En la historia de la humanidad, la necesidad o el afán de mejora ha sido una constante para el hombre que ha luchado permanentemente por encontrar mejores condiciones de vida. Junto con la creatividad y con la capacidad de hacer cosas nuevas, este impulso consustancial con la naturaleza humana nos ha llevado muy lejos, -o traído, según queramos contemplarlo desde el pasado o el presente. En el 2001 de Kubrick encontramos buenas referencias, desde descubrir que un hueso podía ser una herramienta, hasta conquistar el espacio.
Pero no ha sido hasta el siglo XX cuando la ciencia económica ha prestado atención a este fenómeno. Schumpeter fue de los primeros en reconocer el papel relevante que tiene la innovación en nuestro sistema económico.
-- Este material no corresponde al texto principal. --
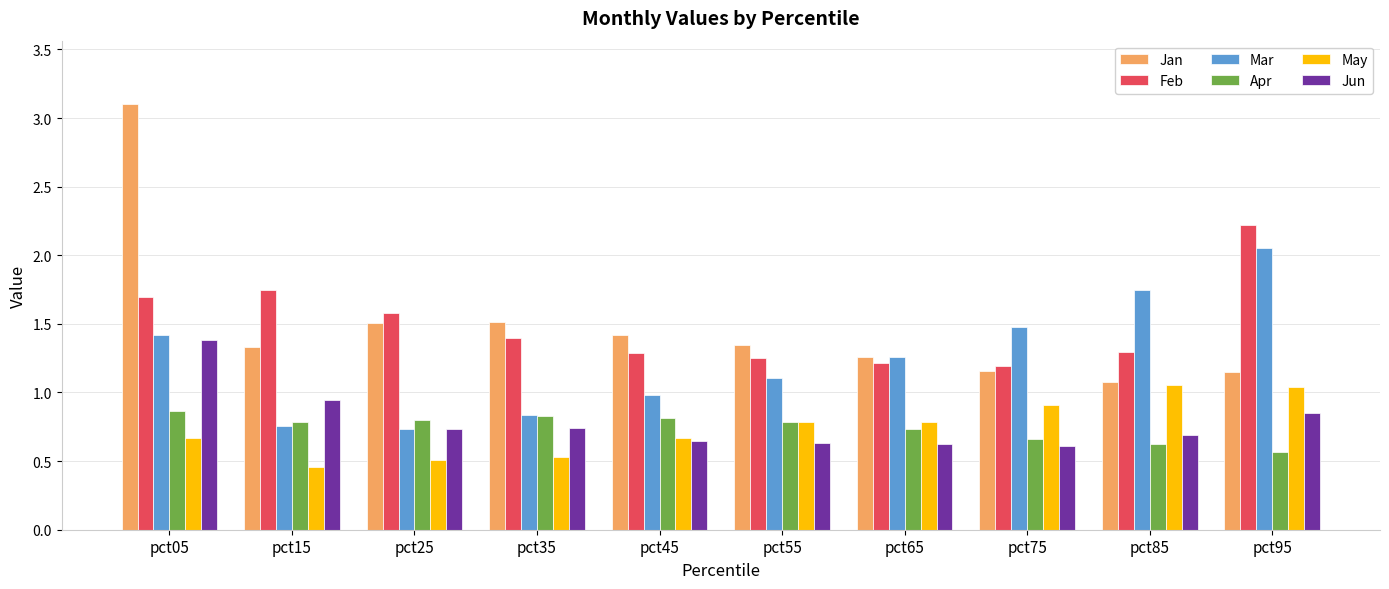

Which series has the largest range (max minus min)?

Jan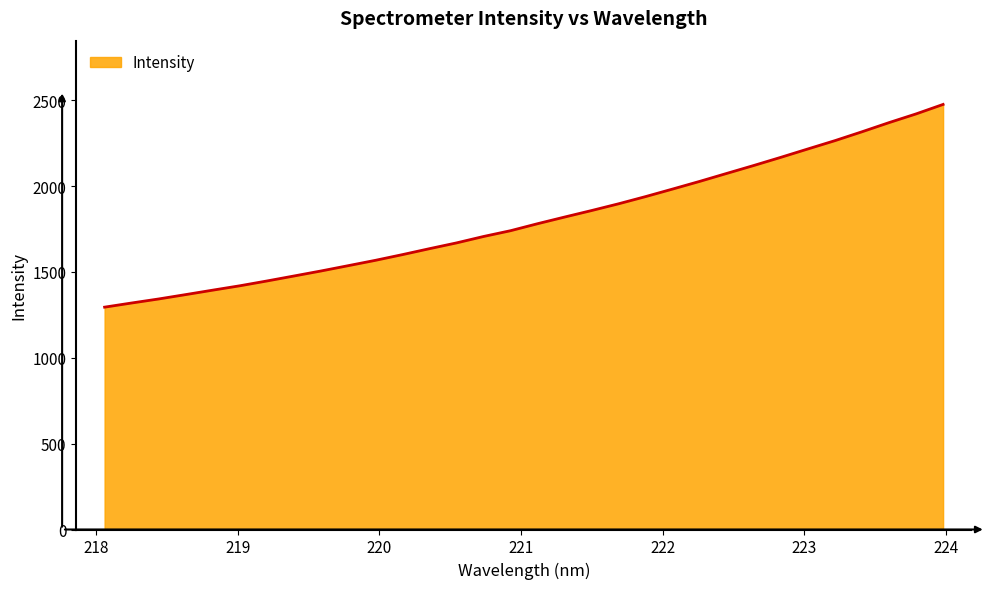

What is the greatest value displayed?

2475.3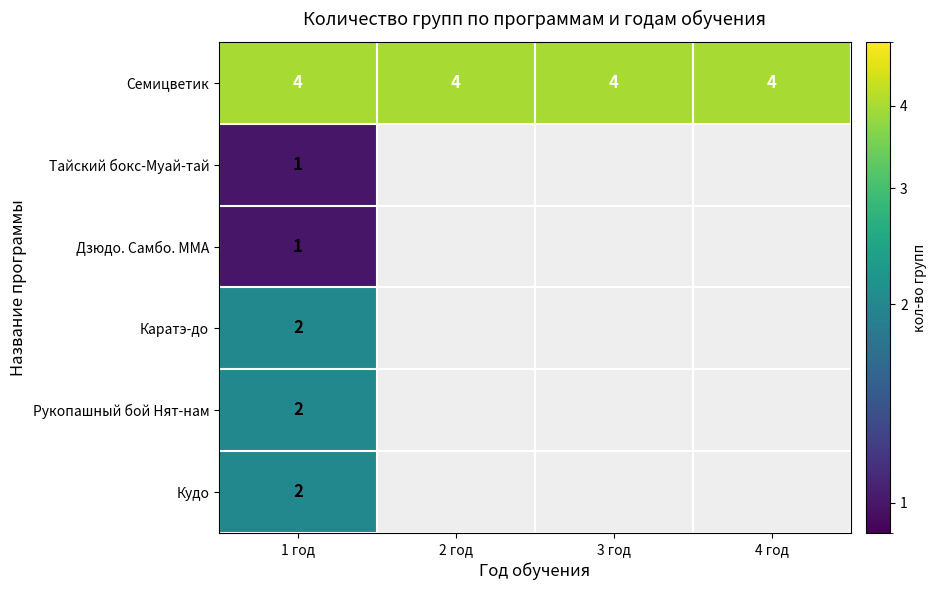

At how many categories does at least one series exceed 2?

4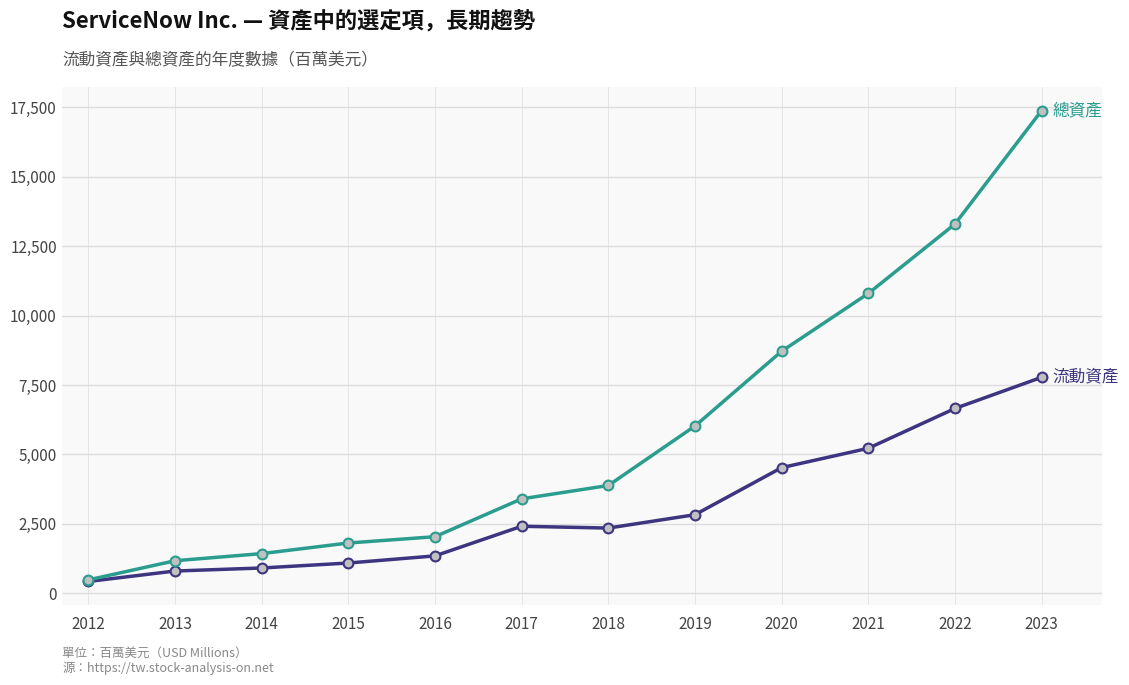

At which category is the sum across all series the highest?

2023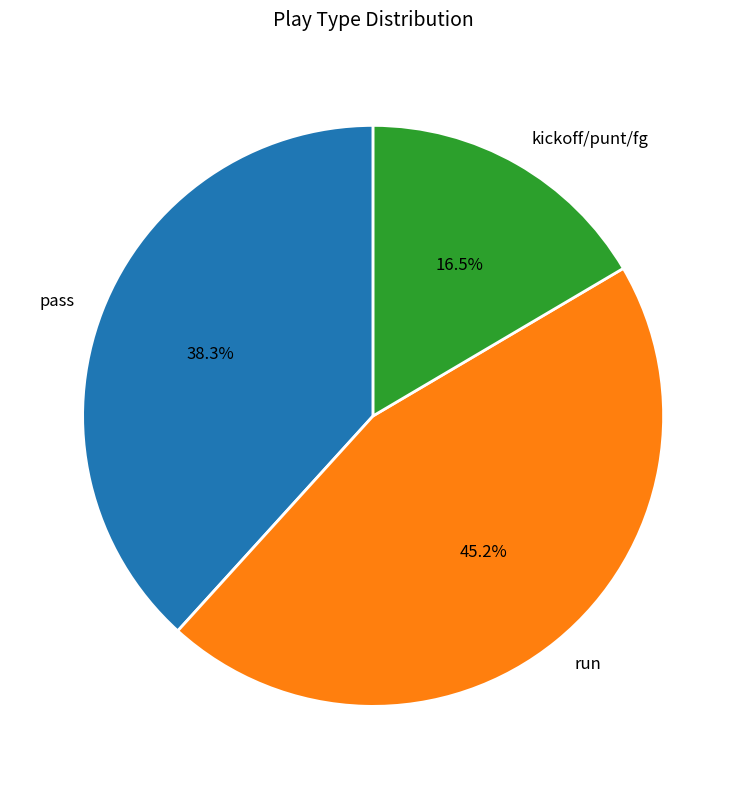

Which has a higher value, pass or run?

run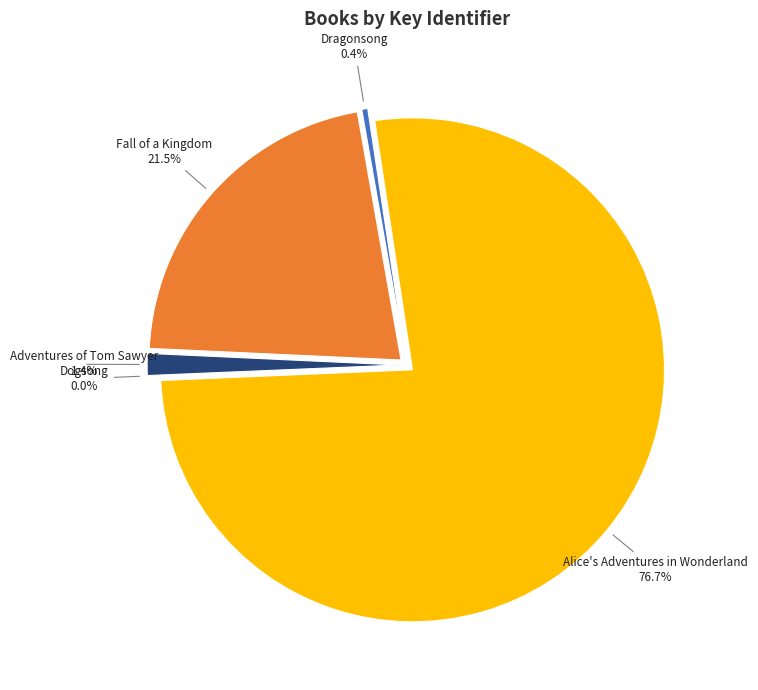

Do Dogsong and Alice's Adventures in Wonderland together represent more than half of the pie?

Yes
Probablemente haya sido la irrupción de la tecnología de la información la que haya incorporado, desde los años 80, la innovación en el discurso diario de la sociedad, la política y la administración.
En Europa se abusa ahora tanto de este concepto que incluso se hace recaer sobre él el enorme peso de nuestro bienestar.
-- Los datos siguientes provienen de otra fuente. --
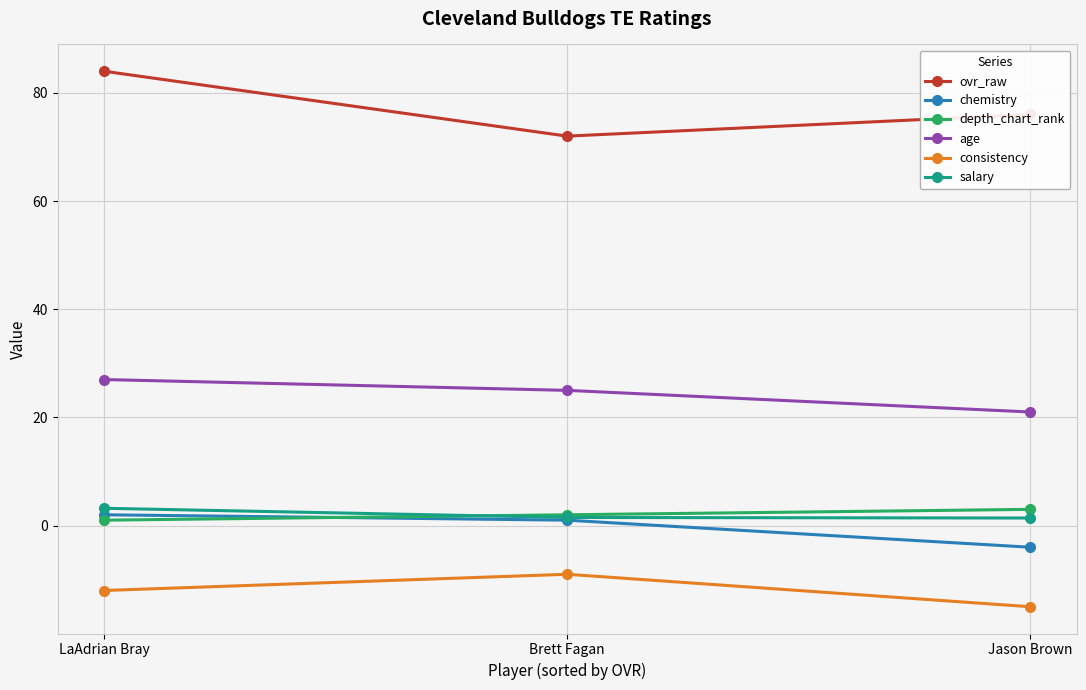

What is the average value of the age series?

24.3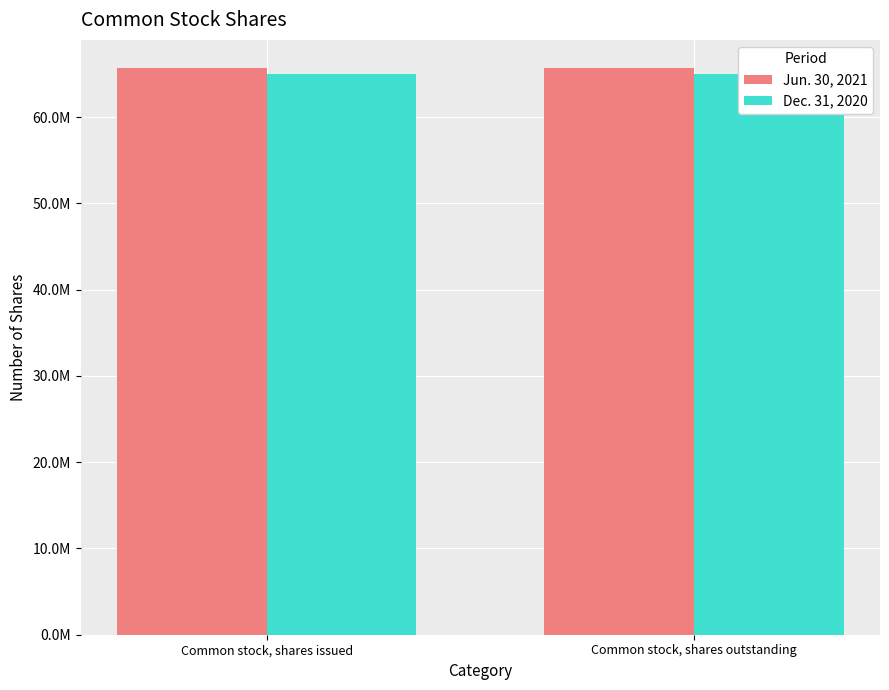

Does the chart contain any negative values?

No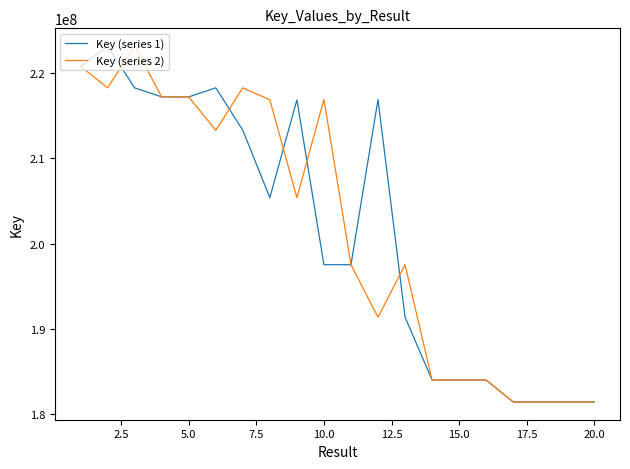

What is the greatest value displayed?

223186302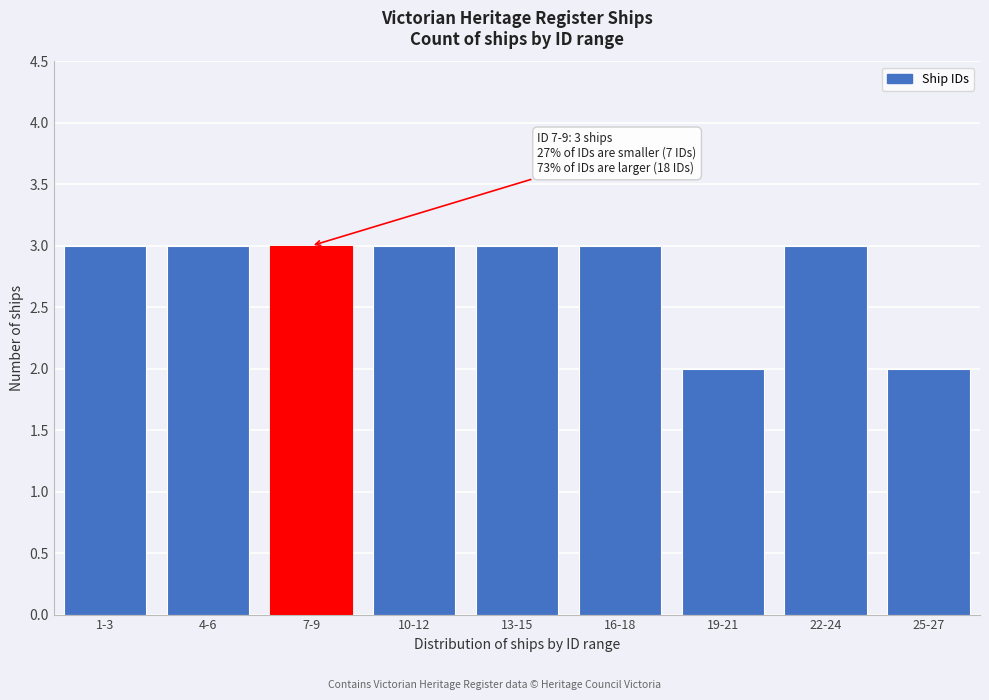

Reading left to right, transcribe all the data shown in this chart.

1-3=3	4-6=3	7-9=3	10-12=3	13-15=3	16-18=3	19-21=2	22-24=3	25-27=2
¿Tenemos las cargas sociales más elevadas? La innovación permitirá a la industria ser competitiva. ¿Nos autolastramos con la política climática más exigente? Deberemos desarrollar una industria ambiental innovadora que, además, venderá su tecnología en todo el mundo. No nos equivoquemos, la innovación es una parte fundamental del sistema económico, pero no puede ella sola compensar las carencias de los otros factores de producción. Y más si contamos con una administración compleja, con múltiples niveles desde el europeo al municipal, que no facilita precisamente la innovación. Transgénicos, mundo digital, energía… son múltiples los casos en los últimos años que nos muestran las reticencias de nuestra sociedad a aceptar los cambios. ¿Queremos que la innovación marque nuestra forma de vida? No lo parece, puesto que la lastramos más de lo que puede soportar.
Es el momento de evolucionar hacia una Europa más ágil y con menos trabas.